Chart comprehension data:
↓↓↓
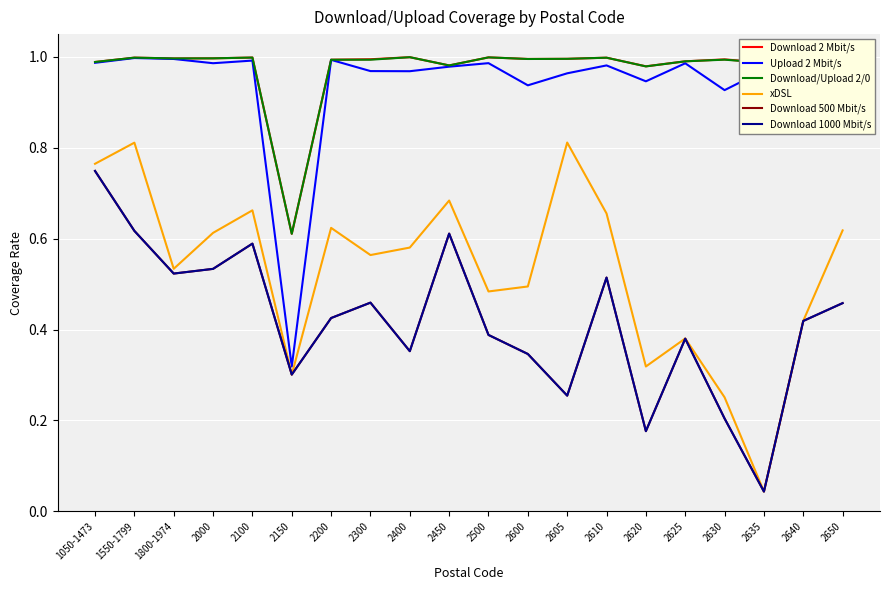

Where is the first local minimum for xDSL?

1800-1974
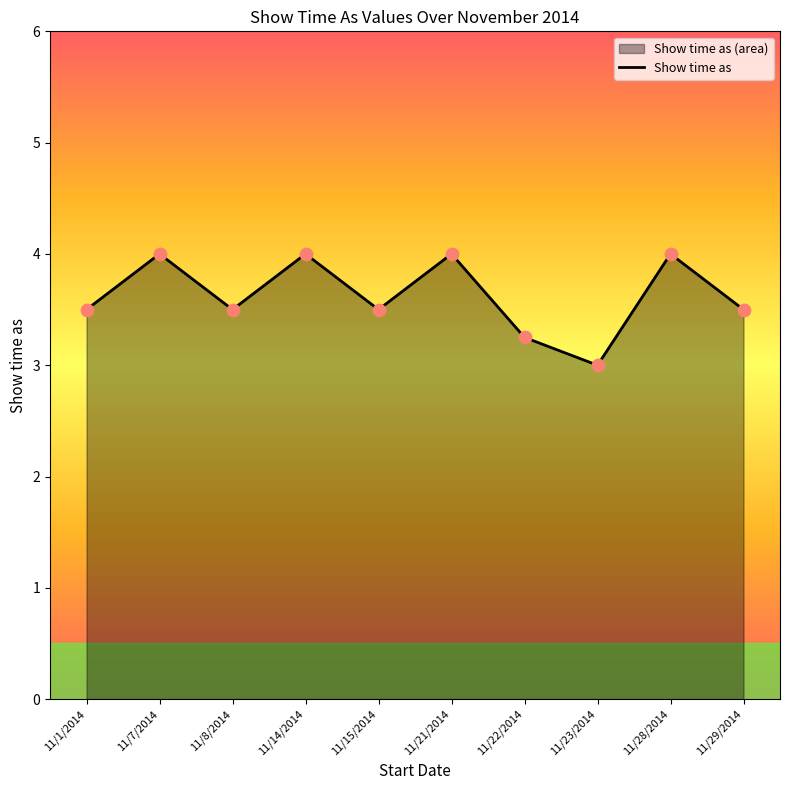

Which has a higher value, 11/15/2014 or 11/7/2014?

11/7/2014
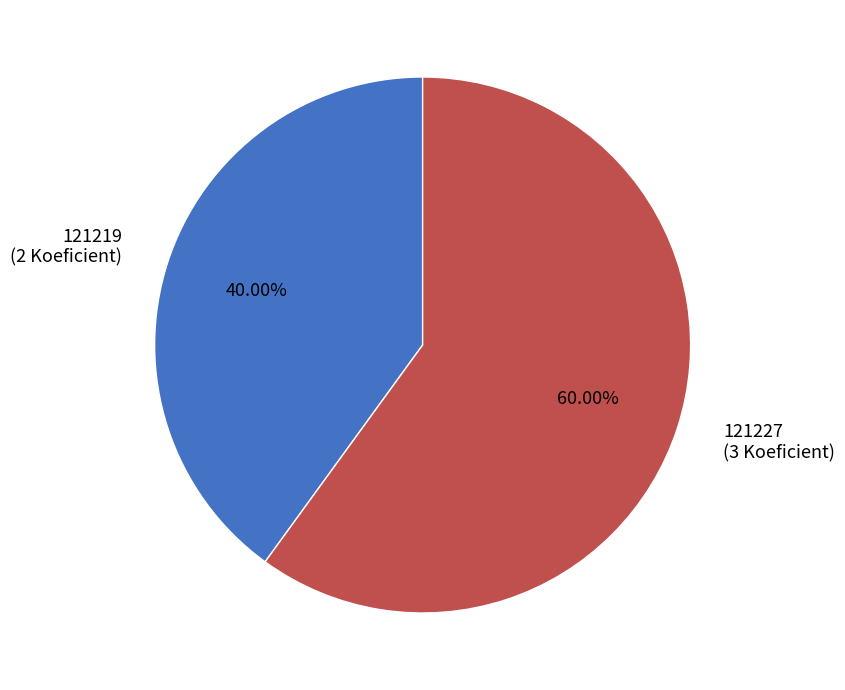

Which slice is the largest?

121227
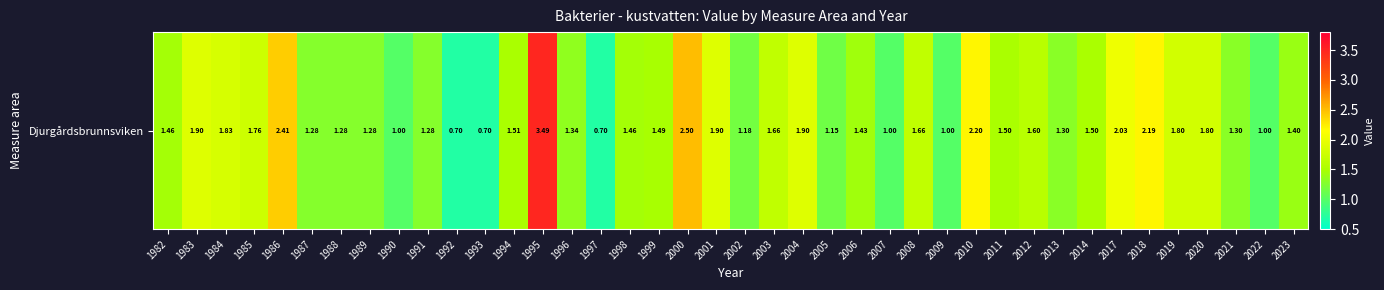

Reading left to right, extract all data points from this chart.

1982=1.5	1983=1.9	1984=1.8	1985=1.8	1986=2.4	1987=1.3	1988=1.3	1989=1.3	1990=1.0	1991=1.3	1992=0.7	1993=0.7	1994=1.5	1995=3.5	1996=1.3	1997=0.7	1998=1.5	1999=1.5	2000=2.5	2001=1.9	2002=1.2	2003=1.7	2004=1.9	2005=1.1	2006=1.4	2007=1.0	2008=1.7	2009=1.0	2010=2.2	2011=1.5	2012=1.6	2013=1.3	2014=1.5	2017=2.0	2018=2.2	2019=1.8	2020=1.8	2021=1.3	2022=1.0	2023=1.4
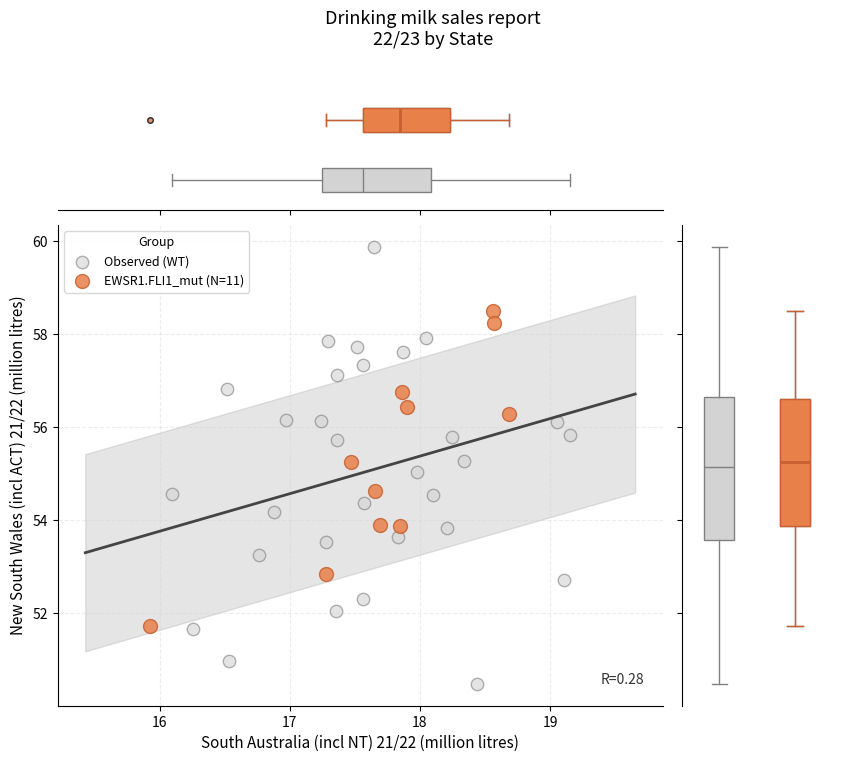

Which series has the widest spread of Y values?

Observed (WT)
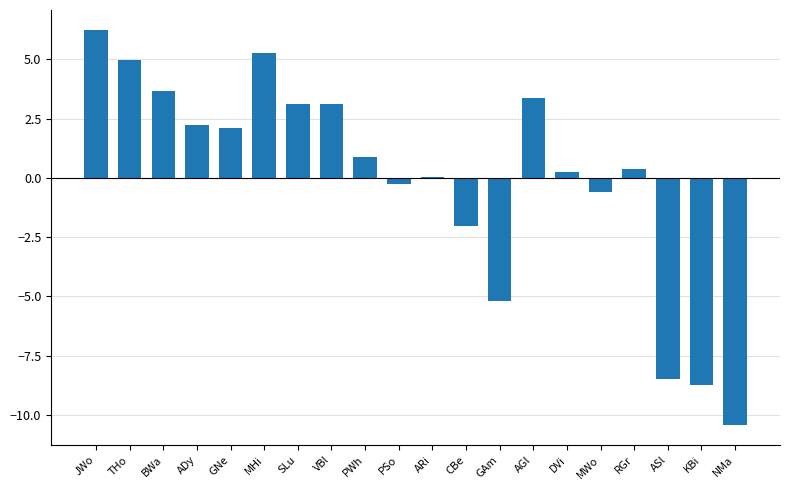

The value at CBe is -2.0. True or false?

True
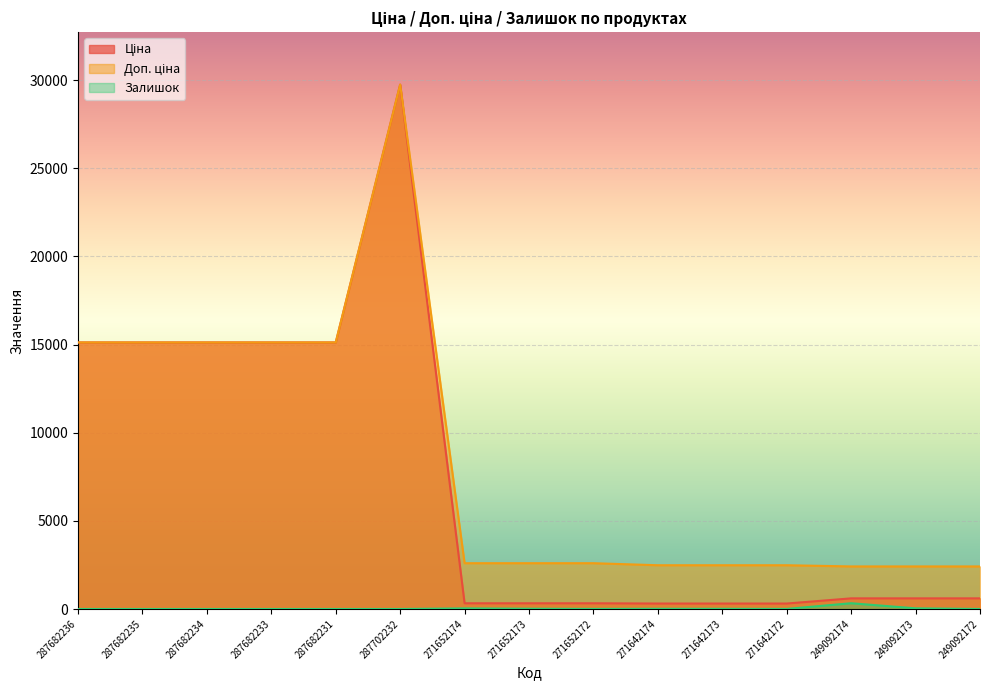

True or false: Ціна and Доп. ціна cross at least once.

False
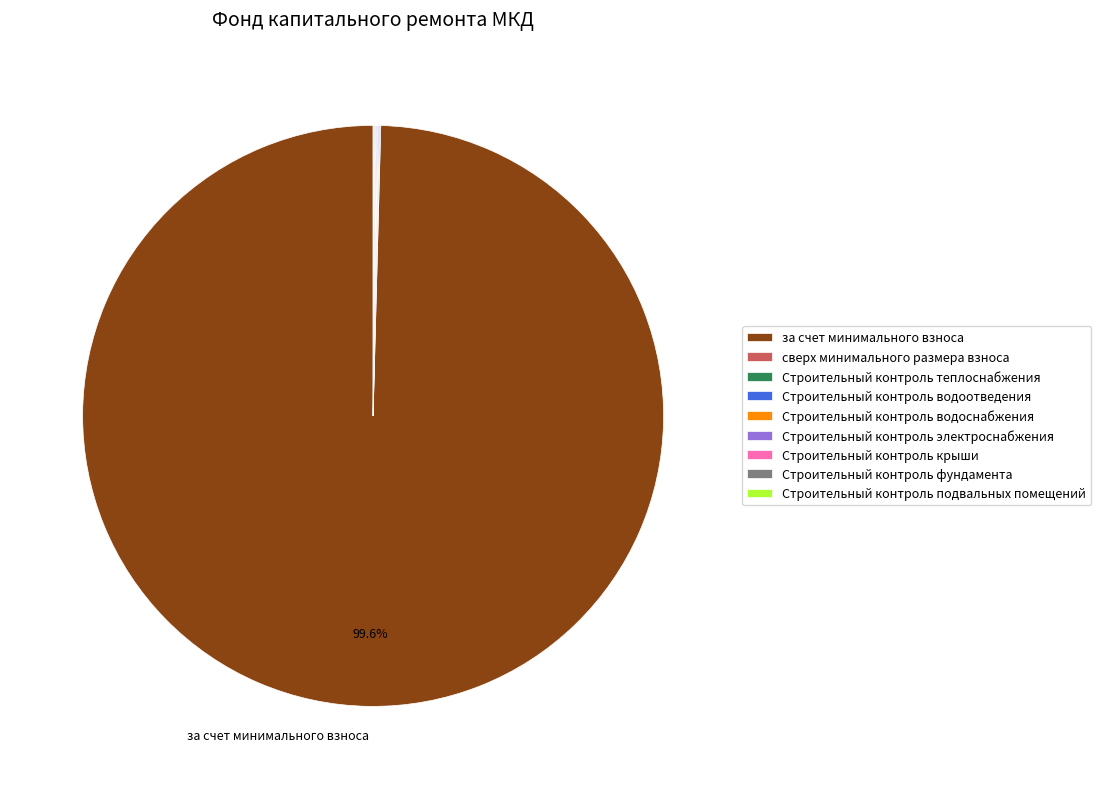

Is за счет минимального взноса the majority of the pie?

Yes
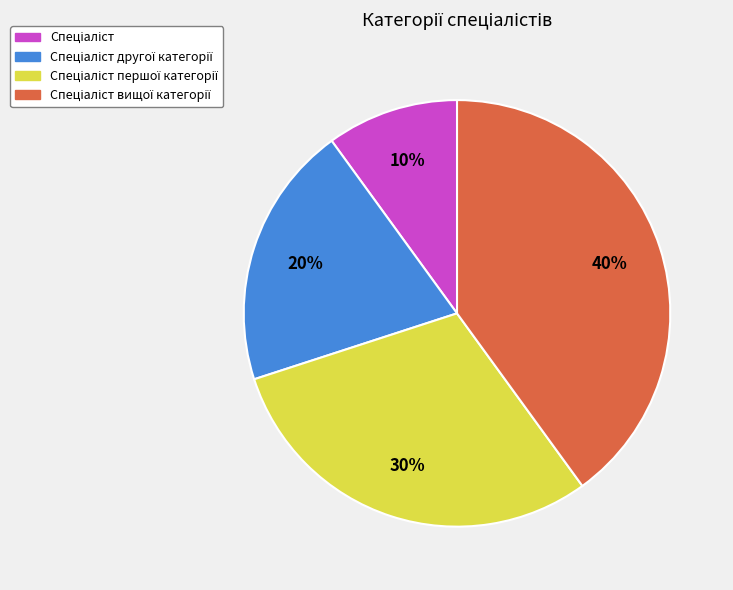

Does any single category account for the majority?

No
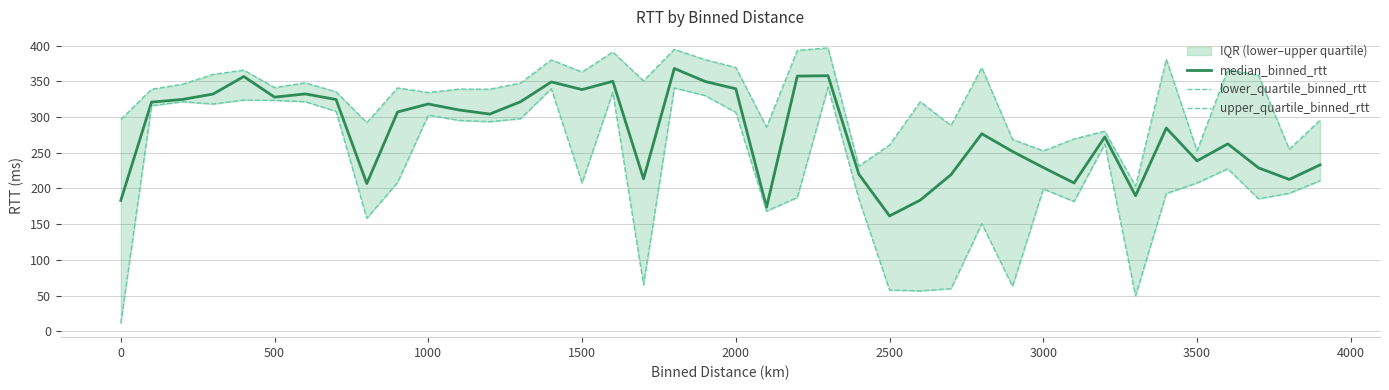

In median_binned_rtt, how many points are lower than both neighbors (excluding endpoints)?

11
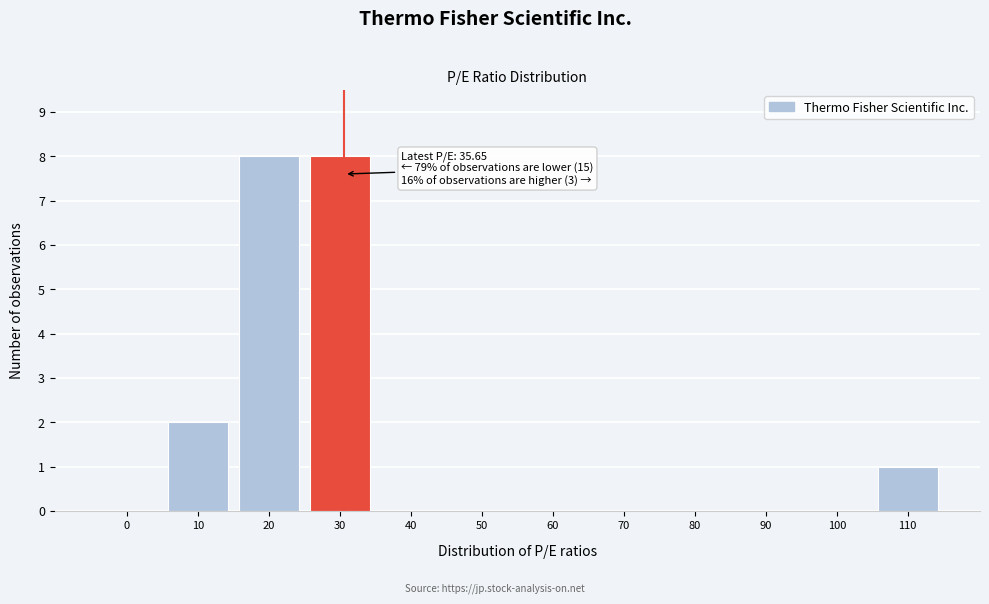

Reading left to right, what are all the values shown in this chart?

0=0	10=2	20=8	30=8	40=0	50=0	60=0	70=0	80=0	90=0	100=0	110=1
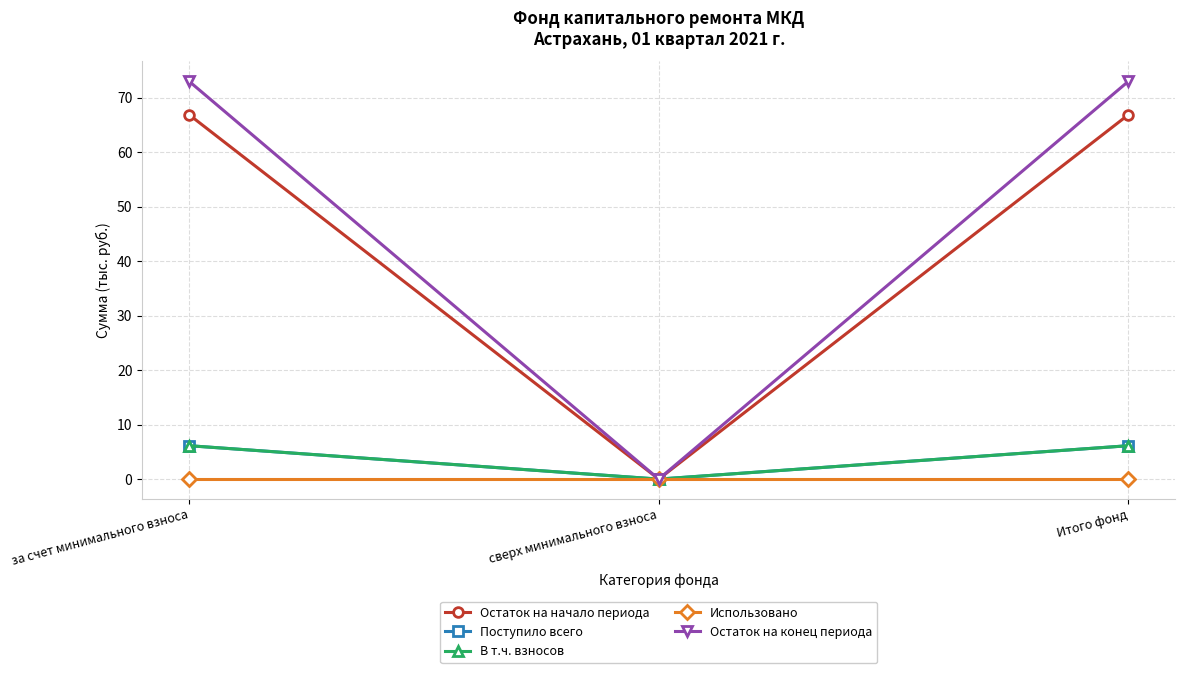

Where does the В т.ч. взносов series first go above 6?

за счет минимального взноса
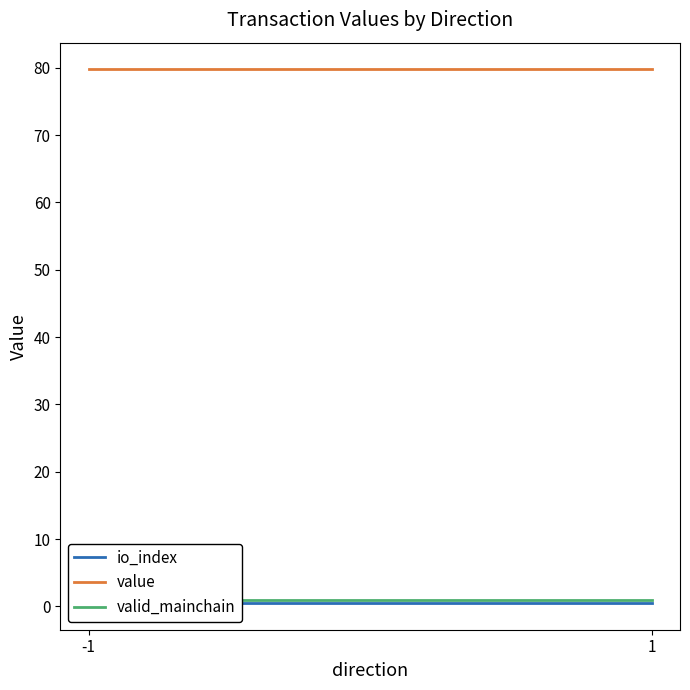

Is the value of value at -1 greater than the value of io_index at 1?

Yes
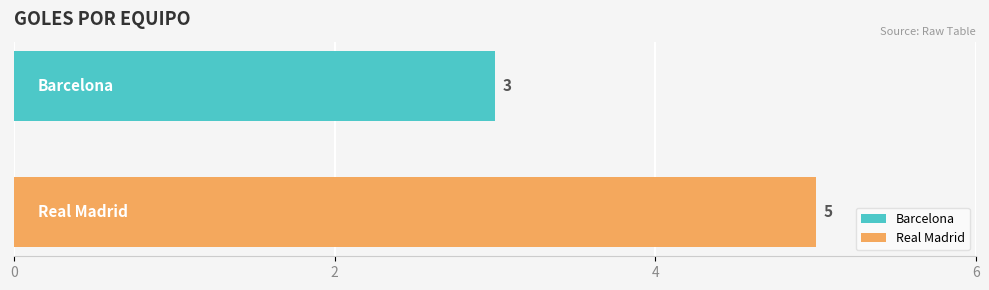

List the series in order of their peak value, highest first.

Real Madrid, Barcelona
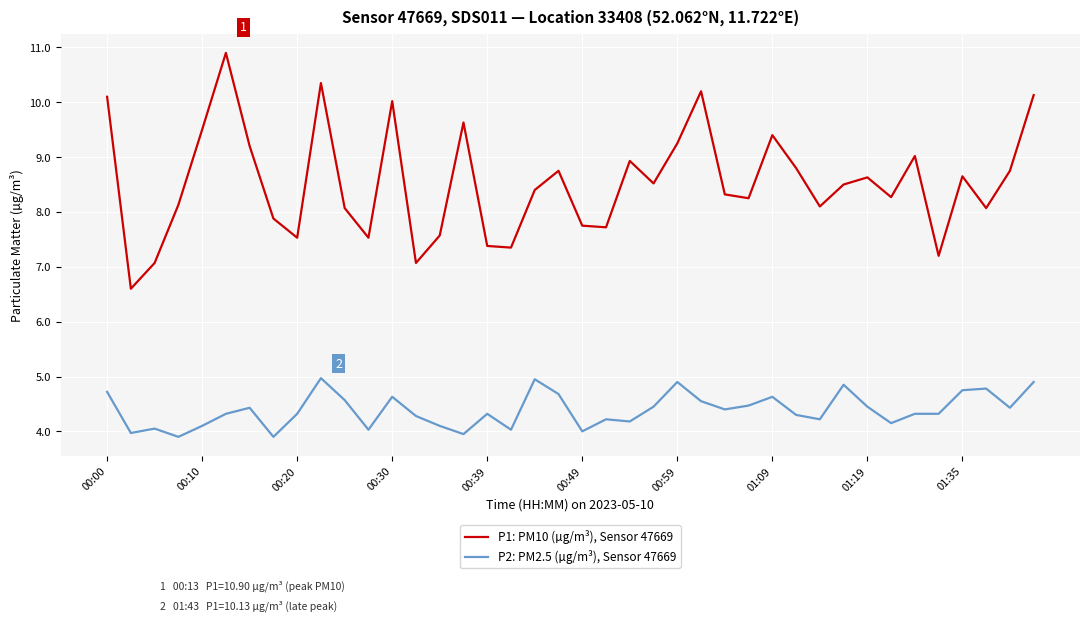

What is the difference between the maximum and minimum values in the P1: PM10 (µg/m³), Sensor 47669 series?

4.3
↑↑↑
- [WHAT YOU NEED TO DO]: Pull out every line in the items above that contains the word "Which", treating uppercase and lowercase as different.

- [RESULT BELOW]:
Which has a higher value, 11/15/2014 or 11/7/2014?
Which slice is the largest?
Which series has the widest spread of Y values?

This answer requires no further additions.